I would say that it still has the same geometrical meaning whether it is in vacuum or in matter. It is just that the value is 0 in vacuum.

 

[PeterDonis]

I would say that it still has the same geometrical meaning whether it is in vacuum or in matter. It is just that the value is 0 in vacuum.

Yes, but the value being 0 in vacuum means that there is no geodesic deviation in vacuum due to Ricci curvature. So you can't explain things like what @jartsa was describing using Ricci curvature. You have to look at the Weyl curvature in the vacuum region, and how it changes as you go from one side of the black hole to the other.

 

[Dale]

So you can't explain things like what @jartsa was describing using Ricci curvature.

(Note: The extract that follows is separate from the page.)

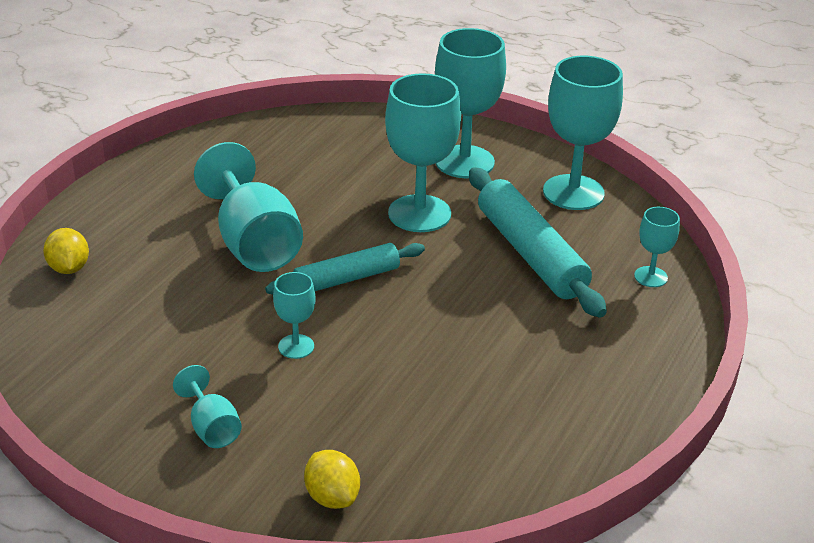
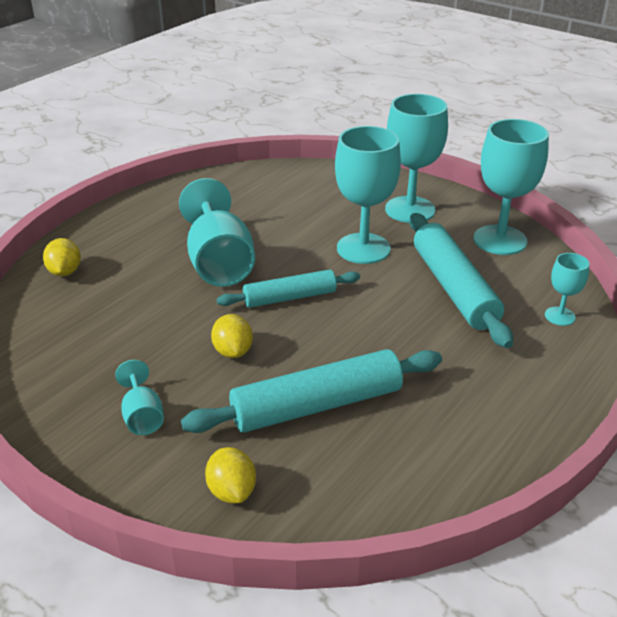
camera: 10 degrees right, 0 degrees up
turquoise goblet [273,272,316,359] -> yellow lemon [211,314,253,358]
none -> turquoise rolling pin [181,349,442,433]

Right, which is why I put the “except for the fact …” part of my post to them. If what he were describing were an infinitesimal fleet then the change in the fleet’s volume would be the Ricci scalar

 

[PeterDonis]

Right, which is why I put the “except for the fact …” part of my post to them. If what he were describing were an infinitesimal fleet then the change in the fleet’s volume would be the Ricci scalar

Which would be zero in vacuum, yes.

 

[haushofer]

It depends on how you define "just outside". The surface gravity is the limit of the pull on a rope at infinity as the object approaches the horizon; but you can't actually have an object hover at the horizon. It has to be some distance above. How is that distance determined, and does it depend on the mass of the hole?

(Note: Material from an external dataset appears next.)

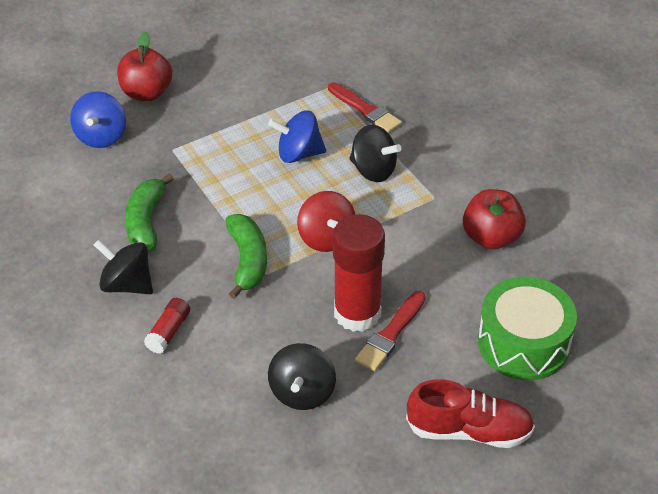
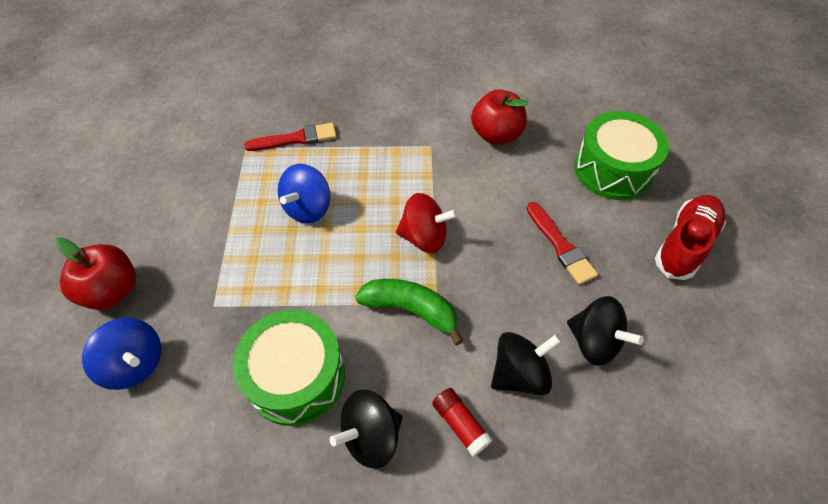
camera: 60 degrees left, 10 degrees up
green banana [125,174,174,252] -> green drum [233,310,345,426]
red glue stick [333,214,385,332] -> none
black spinning top [349,125,402,182] -> black spinning top moved to [491,332,562,395]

Also, 500 ly is not infinity; for a SMBH it might not even be close enough to infinity to be treated as infinity, depending on how supermassive the SMBH is.

Let's say for both black holes 1 meter outside the horizon in the Schwarzschild coordinates (of course, that means a different proper distance to the horizon in both cases). And if you're worried about whether we can treat these distances to be "infinite", let's take a black hole with 1 solar mass and 10 solar masses.

Then what?

 

[haushofer]

Only at infinity. As you go down the string from infinity towards the object that is being held stationary just above the horizon, the tension in the string increases without bound.

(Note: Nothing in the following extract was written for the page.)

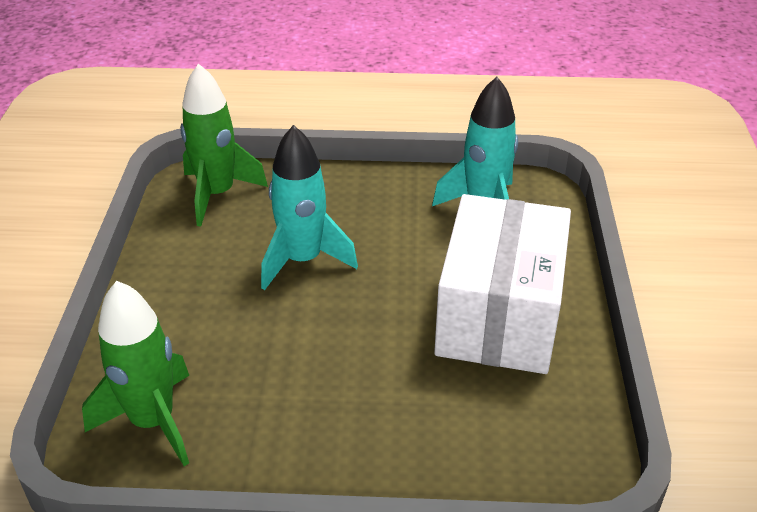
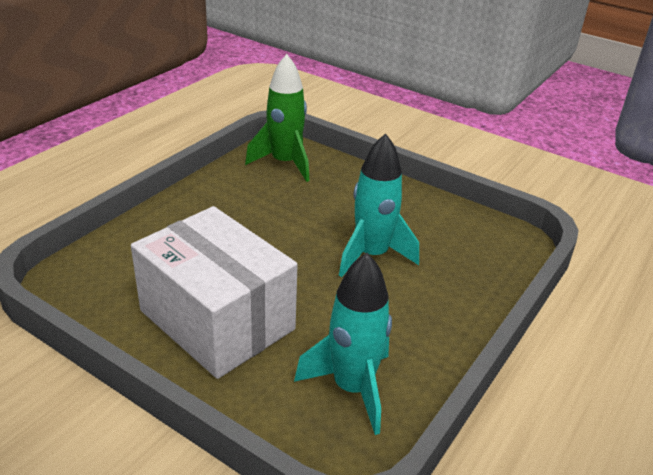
camera: 120 degrees right, 5 degrees down
green rocket [180,63,268,226] -> none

Yes, but in our thought experiment we measure the tension far away from both black holes (at "infinity" to a certain degree of approximation).

 

[PeterDonis]

Let's say for both black holes 1 meter outside the horizon in the Schwarzschild coordinates (of course, that means a different proper distance to the horizon in both cases).

In other words, the areal radius $r$ in both cases is $2M$ + 1 meter. Ok.

And if you're worried about whether we can treat these distances to be "infinite", let's take a black hole with 1 solar mass and 10 solar masses.

10 solar masses is not "supermassive", but basically you're asking how things vary with the mass of the hole, so ok.

I'll use SI units throughout.

Some useful constants:

One solar mass: $1.9885 \times 10^{30}$
Newton's gravitational constant $G$: $6.6732 \times 10^{-11}$
Speed of light $c$: $299792458$
1 Year: $31558118.4$

$r = 2GM/c^2$ plus 1 meter for

One solar mass hole: $2953.897$
Ten solar mass hole: $29529.97$

Redshift factor at $r$ for

One solar mass hole: $0.01839761$
Ten solar mass hole: $0.005813797$

Proper acceleration at 1 m above horizon for

One solar mass hole: $8.266231 \times 10^{15}$
Ten solar mass hole: $2.617423 \times 10^{15}$

$2GM / c^2 r$ at 500 ly for

One solar mass hole: $6.242327 \times 10^{-16}$
Ten solar mass hole: $6.242327 \times 10^{-15}$

So we can treat this as "infinity" for both holes. That means the redshift factor above is the factor by which we multiply the proper acceleration at 1 meter above the horizon, to get the force exerted at infinity. So...

Force exerted at infinity for

One solar mass hole: $1.520789 \times 10^{14}$
Ten solar mass hole: $1.521716 \times 10^{13}$

Both of these are quite close to the surface gravity, which is the limit of the redshifted proper acceleration at the horizon, and which in SI units is $c^4 / 4 G M$. So...

Surface gravity for

One solar mass hole: $1.521819 \times 10^{14}$
Ten solar mass hole: $1.521819 \times 10^{13}$

Notice how the ten solar mass value 1 meter above the horizon is closer to the limiting surface gravity; that is because 1 meter is a smaller increment in terms of the mass of the hole.